The 25-year-old double amputee — known around the world as Blade Runner — finished an impressive 8th place in the men’s 400-meter semifinals earlier this week, finishing in a laudable 46.54 seconds. And critics are still wondering if allowing him to participate using Cheetah Flex-Foot carbon fibre transtibial artificial limbs is opening the floodgates for technological aids for Olympic athletes.
But are these artificial legs really an unfair advantage?
His inclusion does clear the way for other amputee runners to compete on this world stage. And while it seems obvious to applaud and even champion such accomplishments, encouraging other amputees to chase this abled-body dream, I can understand the debate.
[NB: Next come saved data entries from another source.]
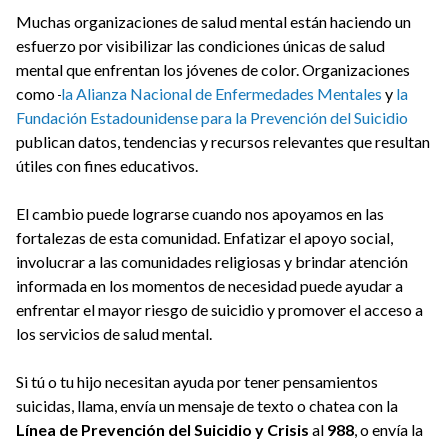
Muchas organizaciones de salud mental están haciendo un
esfuerzo por visibilizar las condiciones únicas de salud
mental que enfrentan los jóvenes de color. Organizaciones
como
la Alianza Nacional de Enfermedades Mentales
y
la
Fundación Estadounidense para la Prevención del Suicidio
publican datos, tendencias y recursos relevantes que resultan
útiles con fines educativos.
El cambio puede lograrse cuando nos apoyamos en las
fortalezas de esta comunidad. Enfatizar el apoyo social,
involucrar a las comunidades religiosas y brindar atención
informada en los momentos de necesidad puede ayudar a
enfrentar el mayor riesgo de suicidio y promover el acceso a
los servicios de salud mental.
Si tú o tu hijo necesitan ayuda por tener pensamientos
suicidas, llama, envía un mensaje de texto o chatea con la
Línea de Prevención del Suicidio y Crisis
al
988
, o envía la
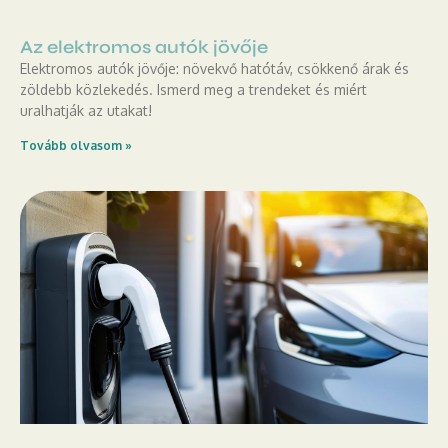
Az elektromos autók jövője
Elektromos autók jövője: növekvő hatótáv, csökkenő árak és
zöldebb közlekedés. Ismerd meg a trendeket és miért
uralhatják az utakat!
Tovább olvasom »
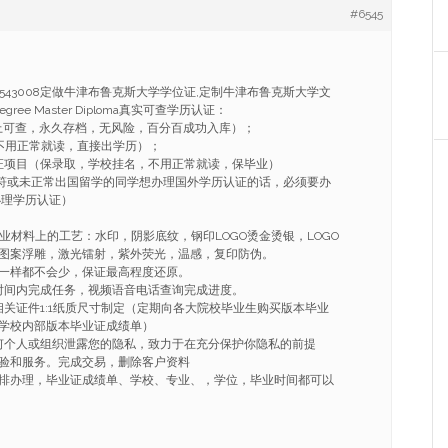
#6545
86543008定做牛津布鲁克斯大学学位证,定制牛津布鲁克斯大学文
egree Master Diploma真实可查学历认证：
上可查，永久存档，无风险，百分百成功入库）；
不用正常就读，直接出学历）；
证项目（保录取，学校挂名，不用正常就读，保毕业）
不符或未正常出国留学的同学想办理国外学历认证的话，必须要办
办理学历认证）
毕业材料上的工艺：水印，阴影底纹，钢印LOGO烫金烫银，LOGO
图案浮雕，激光镭射，紫外荧光，温感，复印防伪。
一样都不会少，保证最高程度还原。
的时间内完成任务，视频语音电话查询完成进度。
相关证件1:1纸质尺寸制定（定期向各大院校毕业生购买版本毕业
学校内部版本毕业证成绩单）
任何个人或组织泄露您的隐私，致力于在充分保护你隐私的前提
验和服务。完成交易，删除客户资料
排办理，毕业证成绩单、学校、专业、，学位，毕业时间都可以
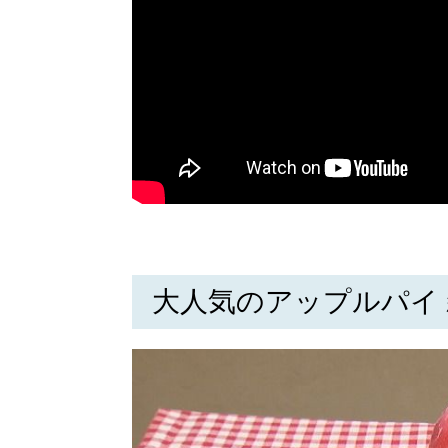
大人気のアップルパイ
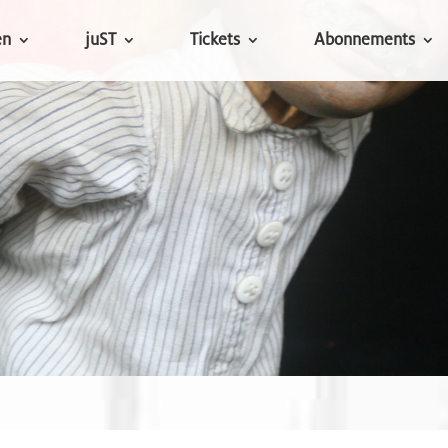
en
juST
Tickets
Abonnements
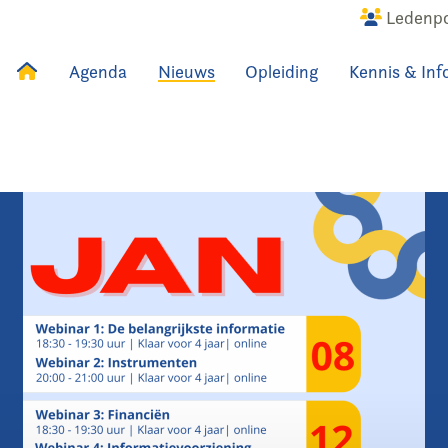
Ledenpo
Agenda
Nieuws
Opleiding
Kennis & Inf
uws
Agenda
Raadslid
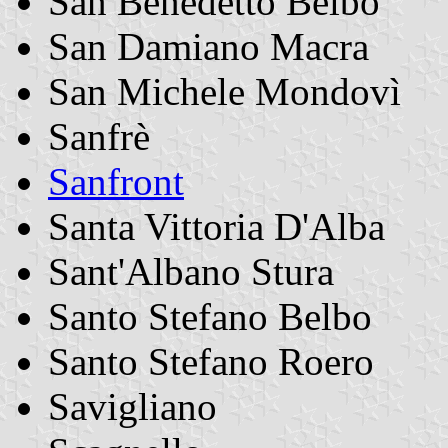
San Benedetto Belbo
San Damiano Macra
San Michele Mondovì
Sanfrè
Sanfront
Santa Vittoria D'Alba
Sant'Albano Stura
Santo Stefano Belbo
Santo Stefano Roero
Savigliano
For starters, I think it’s absolutely absurd to think that this guy — whose lower legs were amputated as a baby after he was born without the fibula bones in his shins — has any unfair advantage. I don’t think he’s consider not having legs as an “advantage,” let alone an unfair one. It infuriates me to think that we can even criticize or accuse someone for doing something that’s already difficult for athletes with two good legs.
That said, the argument may not be about whether double amputees — or any disabled person — should be allowed to compete in the Olympics. (Of course they should!) It’s about the diabolical folks who will try to bend the rules to allow able-bodied athletes to use technology to gain an edge.
At least that’s what I think this debate is about.
Otherwise, I can’t say why anyone would ever think someone without two legs would have an unfair advantage. I wouldn’t trade my two working legs for blades, even pricey, Olympic-quality ones.
Maybe we have to stop thinking the worst of people — that Pistorius wants to cheat to win Olympic gold — and give them the benefit of the doubt.
Maybe all he wants is to be a normal athlete. What’s the harm in that?